### WRITTEN TASK
How many lines of the material below contain the string "Región"? Treat case as significant, and reply with the number alone.

=== Begin Enclosure ===

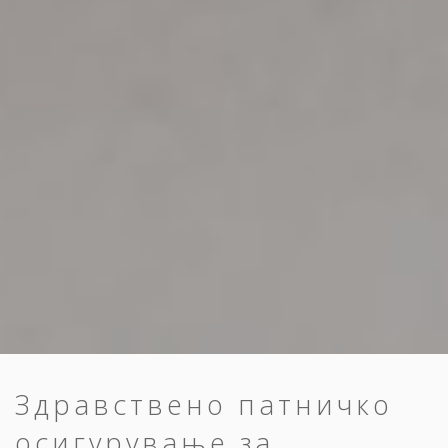
Здравствено патничко
осигурување за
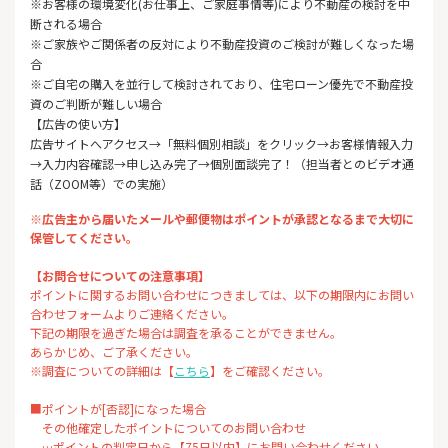
※お客様の環境変化(お仕事上、ご家庭事情等)により不動産の検討を中
断される場合
※ご家族やご関係者の反対により不動産投資のご検討が難しくなった場
合
※ご自宅の購入を並行して検討されており、住宅ローン優先で不動産投
資のご判断が難しい場合
【広告の使い方】
広告サイトへアクセス→「無料個別相談」をクリック→お客様情報入力
→入力内容確認→申し込み完了→個別面談完了！（担当者とのビデオ通
話（ZOOM等）での実施）
※広告主から届いたメールや郵便物はポイントが承認となるまで大切に
保管してください。
【お問合せについての注意事項】
ポイントに関するお問い合わせにつきましては、以下の期限内にお問い
合わせフォームよりご連絡ください。
下記の期限を過ぎた場合は調査を承ることができません。
あらかじめ、ご了承ください。
※調査についての詳細は【
こちら
】をご確認ください。
■ポイントが[否認]になった場合
その他確定したポイントについてのお問い合わせ
…ポイントの判定日から【75日以内】にお問い合わせください。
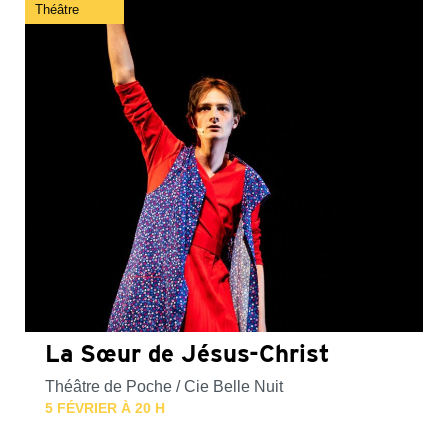
Théâtre
La Sœur de Jésus-Christ
Théâtre de Poche / Cie Belle Nuit
5 FÉVRIER À 20 H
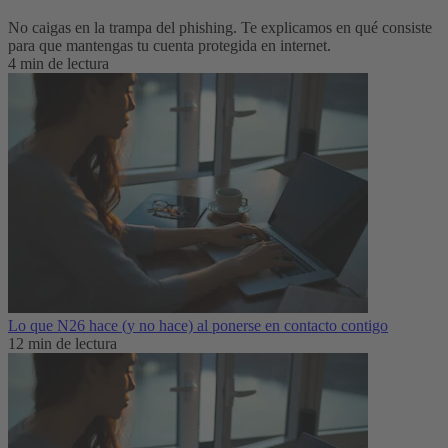
No caigas en la trampa del phishing. Te explicamos en qué consiste
para que mantengas tu cuenta protegida en internet.
4 min de lectura
Lo que N26 hace (y no hace) al ponerse en contacto contigo
12 min de lectura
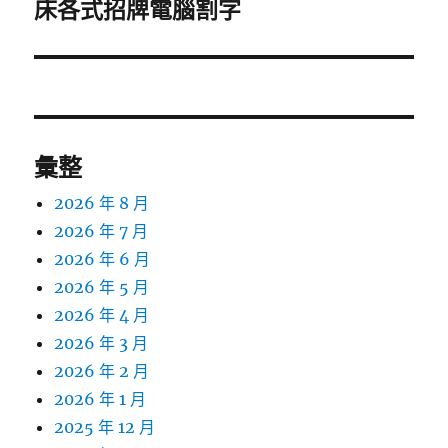
一
床各式招牌電腦割字
篇
文
章:
彙整
2026 年 8 月
2026 年 7 月
2026 年 6 月
2026 年 5 月
2026 年 4 月
2026 年 3 月
2026 年 2 月
2026 年 1 月
2025 年 12 月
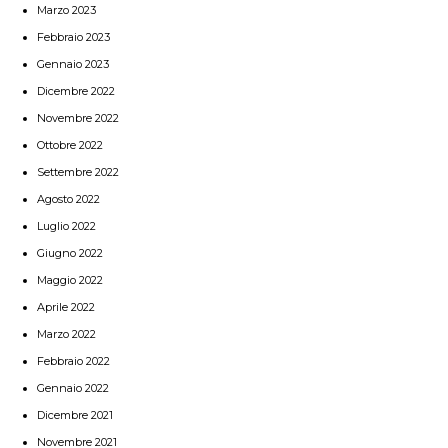
Marzo 2023
Febbraio 2023
Gennaio 2023
Dicembre 2022
Novembre 2022
Ottobre 2022
Settembre 2022
Agosto 2022
Luglio 2022
Giugno 2022
Maggio 2022
Aprile 2022
Marzo 2022
Febbraio 2022
Gennaio 2022
Dicembre 2021
Novembre 2021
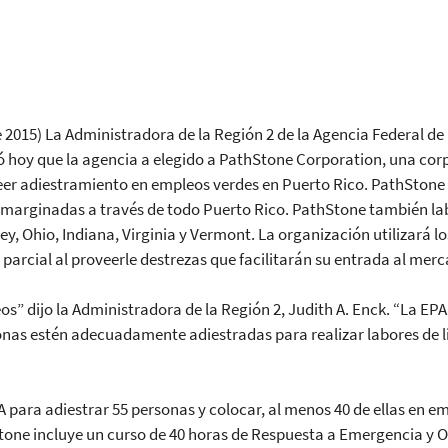
de 2015) La Administradora de la Región 2 de la Agencia Federal d
ió hoy que la agencia a elegido a PathStone Corporation, una corpo
er adiestramiento en empleos verdes en Puerto Rico. PathStone p
arginadas a través de todo Puerto Rico. PathStone también la
, Ohio, Indiana, Virginia y Vermont. La organización utilizará lo
rcial al proveerle destrezas que facilitarán su entrada al merc
” dijo la Administradora de la Región 2, Judith A. Enck. “La EP
onas estén adecuadamente adiestradas para realizar labores de 
A para adiestrar 55 personas y colocar, al menos 40 de ellas en 
ne incluye un curso de 40 horas de Respuesta a Emergencia y O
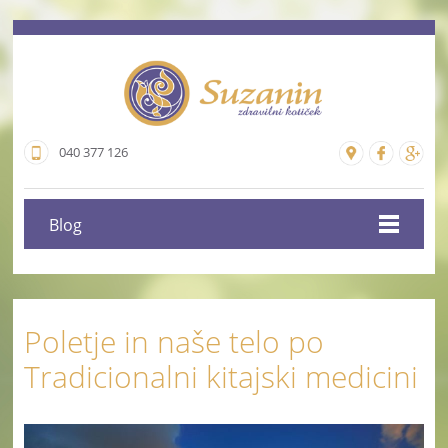
040 377 126
Blog
Poletje in naše telo po
Tradicionalni kitajski medicini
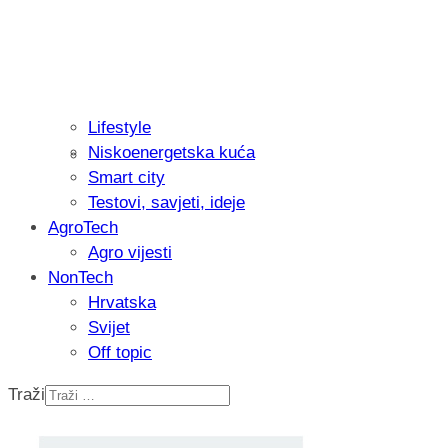
Lifestyle
Niskoenergetska kuća
Isprobali smo: Thermostar Avantgarde 
Smart city
Testovi, savjeti, ideje
AgroTech
Agro vijesti
NonTech
Hrvatska
Svijet
Off topic
Traži
Recenzija: Einhell Professional CP-EP 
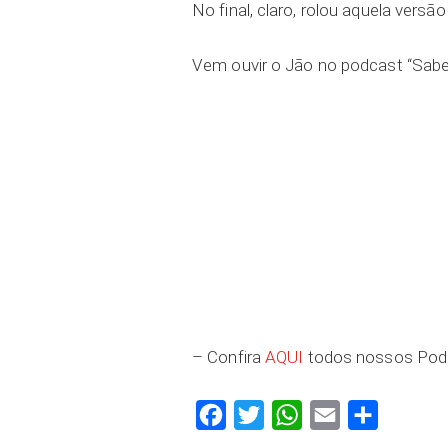
No final, claro, rolou aquela versão
Vem ouvir o Jão no podcast “Sabe
– Confira
AQUI
todos nossos Pod
Facebook
Twitter
WhatsApp
Email
Compartilh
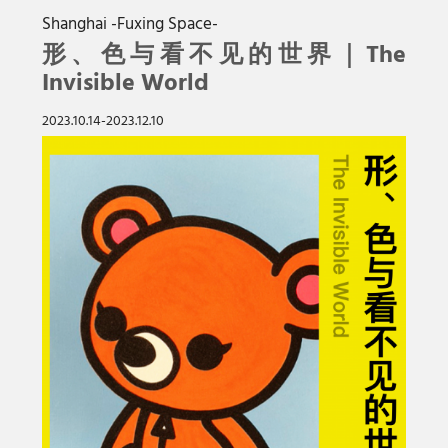
Shanghai -Fuxing Space-
形、色与看不见的世界｜The
Invisible World
2023.10.14-2023.12.10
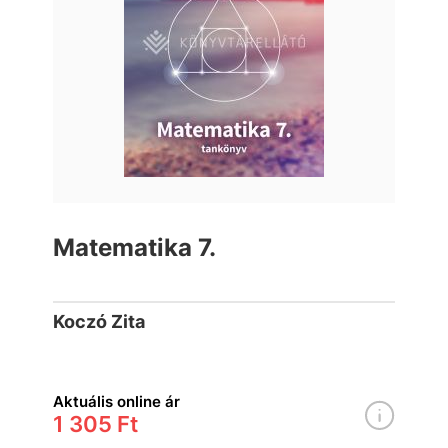
Matematika 7.
Koczó Zita
Aktuális online ár
1 305 Ft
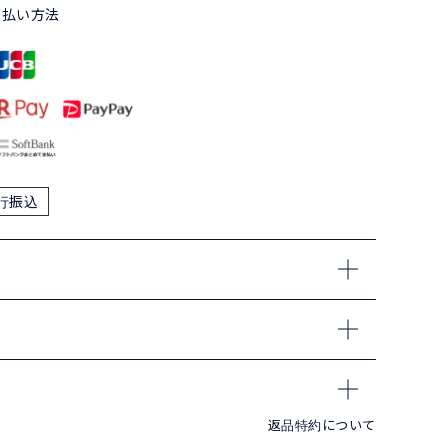
支払い方法
行振込
返品特約について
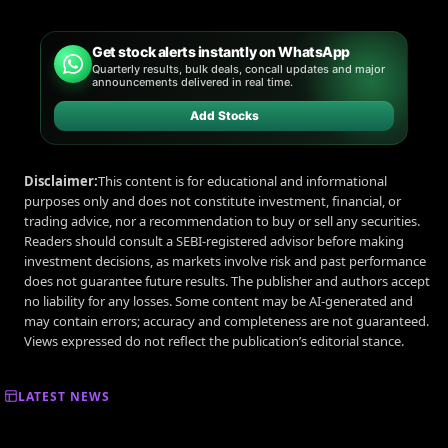
Get stock alerts instantly on WhatsApp
Quarterly results, bulk deals, concall updates and major
announcements delivered in real time.
Add Stocks
Disclaimer:
This content is for educational and informational
purposes only and does not constitute investment, financial, or
trading advice, nor a recommendation to buy or sell any securities.
Readers should consult a SEBI-registered advisor before making
investment decisions, as markets involve risk and past performance
does not guarantee future results. The publisher and authors accept
no liability for any losses. Some content may be AI-generated and
may contain errors; accuracy and completeness are not guaranteed.
Views expressed do not reflect the publication’s editorial stance.
LATEST NEWS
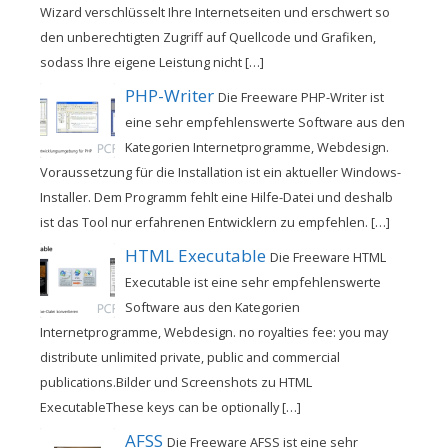
Wizard verschlüsselt Ihre Internetseiten und erschwert so
den unberechtigten Zugriff auf Quellcode und Grafiken,
sodass Ihre eigene Leistung nicht […]
PHP-Writer
Die Freeware PHP-Writer ist
eine sehr empfehlenswerte Software aus den
Kategorien Internetprogramme, Webdesign.
Voraussetzung für die Installation ist ein aktueller Windows-
Installer. Dem Programm fehlt eine Hilfe-Datei und deshalb
ist das Tool nur erfahrenen Entwicklern zu empfehlen. […]
HTML Executable
Die Freeware HTML
Executable ist eine sehr empfehlenswerte
Software aus den Kategorien
Internetprogramme, Webdesign. no royalties fee: you may
distribute unlimited private, public and commercial
publications.Bilder und Screenshots zu HTML
ExecutableThese keys can be optionally […]
AFSS
Die Freeware AFSS ist eine sehr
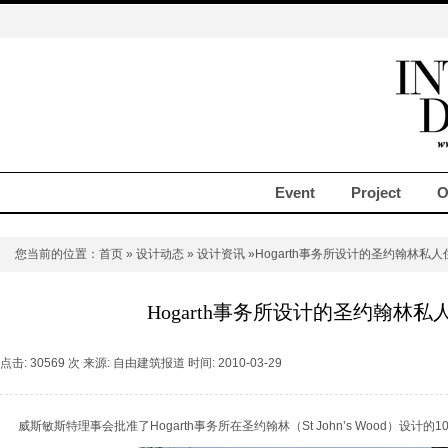
Event
Project
O
您当前的位置：
首页
»
设计动态
»
设计资讯
»Hogarth事务所设计的圣约翰林私
Hogarth事务所设计的圣约翰林
点击: 30569 次 来源: 自由建筑报道 时间: 2010-03-29
威斯敏斯特理事会批准了Hogarth事务所在圣约翰林（St John’s Wood）设计的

=== End Enclosure ===

### WRITTEN SOLUTION
2